Güven ortamı oluşmuştur. Türkiye ekonomisi 2009'un son çeyreğinde yüzde 6 büyüme katetti. Önceki çeyreklerdeki daralma nedeniyle ekonomimiz yüzde 4 oranında daralma kaydetti. Türkiye üçüncü çeyrekten itibaren pozitif büyümeye geçmiştir. Türkiye'nin 2010 - 2011 yıllarında en hızlı büyüyen ülkeler arasında yer alacağı dünyadaki finansal kuruluşlarca da belirtilmiştir. Türkiye borç oranında AB'nin ortalamalarının çok çok altında bir seviyeyi yakalamış durumunda. Türkiye'nin kredi notunun görünümünün pozitif yönde değiştirildiğini de hatırlatmak isterim” şeklinde konuştu.
Türkiye'nin ihracatında Fransa’nın, Almanya'nın ardından ikinci sırada olduğunu ifade eden Erdoğan, “Türkiye'de 900'e yakın Fransız sermayeli şirket faaliyet gösteriyor. Fransa ülkemize en fazla doğrudan yatırım yapan üçüncü ülke. Çok boyutlu enerji stratejimiz çerçevesinde biz kendi enerji stratejimizi sağlarken AB'ye de katkıda bulunmak istiyoruz.

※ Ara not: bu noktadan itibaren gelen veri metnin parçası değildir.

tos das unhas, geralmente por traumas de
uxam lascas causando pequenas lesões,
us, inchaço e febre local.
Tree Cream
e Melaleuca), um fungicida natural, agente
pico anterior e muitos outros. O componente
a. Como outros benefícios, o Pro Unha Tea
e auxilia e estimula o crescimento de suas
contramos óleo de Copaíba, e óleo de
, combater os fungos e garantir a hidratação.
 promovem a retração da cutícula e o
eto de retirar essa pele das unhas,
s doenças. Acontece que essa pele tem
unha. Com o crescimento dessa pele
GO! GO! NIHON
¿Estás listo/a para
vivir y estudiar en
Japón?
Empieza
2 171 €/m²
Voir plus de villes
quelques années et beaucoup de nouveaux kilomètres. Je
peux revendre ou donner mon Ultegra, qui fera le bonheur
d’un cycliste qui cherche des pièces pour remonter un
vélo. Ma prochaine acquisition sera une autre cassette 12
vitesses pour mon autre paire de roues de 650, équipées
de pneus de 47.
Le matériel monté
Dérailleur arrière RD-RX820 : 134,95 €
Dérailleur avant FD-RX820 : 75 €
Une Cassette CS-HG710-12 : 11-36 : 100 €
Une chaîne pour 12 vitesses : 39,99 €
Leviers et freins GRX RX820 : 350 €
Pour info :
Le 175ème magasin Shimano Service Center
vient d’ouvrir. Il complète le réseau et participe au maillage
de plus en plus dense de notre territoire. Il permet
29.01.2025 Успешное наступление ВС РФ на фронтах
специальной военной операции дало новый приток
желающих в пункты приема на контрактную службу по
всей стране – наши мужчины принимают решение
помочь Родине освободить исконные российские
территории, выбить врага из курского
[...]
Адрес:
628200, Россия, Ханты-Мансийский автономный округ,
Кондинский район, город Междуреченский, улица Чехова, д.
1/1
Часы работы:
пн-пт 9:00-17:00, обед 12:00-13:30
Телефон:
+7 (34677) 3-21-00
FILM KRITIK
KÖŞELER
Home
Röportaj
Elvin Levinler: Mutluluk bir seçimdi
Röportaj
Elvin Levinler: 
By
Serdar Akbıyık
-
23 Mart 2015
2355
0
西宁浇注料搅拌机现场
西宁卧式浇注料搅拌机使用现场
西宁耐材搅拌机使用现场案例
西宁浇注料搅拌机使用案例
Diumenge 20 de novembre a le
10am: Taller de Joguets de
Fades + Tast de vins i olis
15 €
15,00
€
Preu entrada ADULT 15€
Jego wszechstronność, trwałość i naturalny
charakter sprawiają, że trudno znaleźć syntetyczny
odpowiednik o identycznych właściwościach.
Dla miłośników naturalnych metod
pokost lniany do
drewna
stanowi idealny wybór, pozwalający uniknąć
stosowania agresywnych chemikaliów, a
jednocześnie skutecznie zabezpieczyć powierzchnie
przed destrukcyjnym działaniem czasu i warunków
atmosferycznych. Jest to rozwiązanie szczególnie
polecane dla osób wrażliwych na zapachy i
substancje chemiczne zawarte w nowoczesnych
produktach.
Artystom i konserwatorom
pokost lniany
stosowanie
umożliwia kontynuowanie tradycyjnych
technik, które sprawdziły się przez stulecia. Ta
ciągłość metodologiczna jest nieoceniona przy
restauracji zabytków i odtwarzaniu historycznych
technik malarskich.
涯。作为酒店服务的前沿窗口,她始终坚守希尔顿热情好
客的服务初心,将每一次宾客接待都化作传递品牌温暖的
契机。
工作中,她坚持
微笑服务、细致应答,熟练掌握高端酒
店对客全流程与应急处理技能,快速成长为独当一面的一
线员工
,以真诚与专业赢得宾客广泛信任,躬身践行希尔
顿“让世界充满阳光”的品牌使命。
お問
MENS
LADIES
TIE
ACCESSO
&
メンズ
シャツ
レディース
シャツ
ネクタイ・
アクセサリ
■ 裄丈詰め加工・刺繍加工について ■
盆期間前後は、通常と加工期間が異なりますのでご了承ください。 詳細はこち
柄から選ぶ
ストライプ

Özellikle Fransız firmaları ile atacağımız adımlar ki Enerji'de Fransız şirketlerin konumu Gazdofrance önemli bir adım attı. Kocaelinde özelleştirme girip aldılar. Şimdi yeni özelleştirmeler var. Gayet güzel neticeler aldık. Ankara geliyor, İstanbul ki bunlar önemli. Piyasaları olan doğalgaz dağıtım illerimiz. Bu yarış içerisinde Gazdofrance da bu şirketler arasında yerini alacaktır. Bütün mesele kazan kazan ilkesine göre bu adımları atabilmektir” ifadelerini kullandı.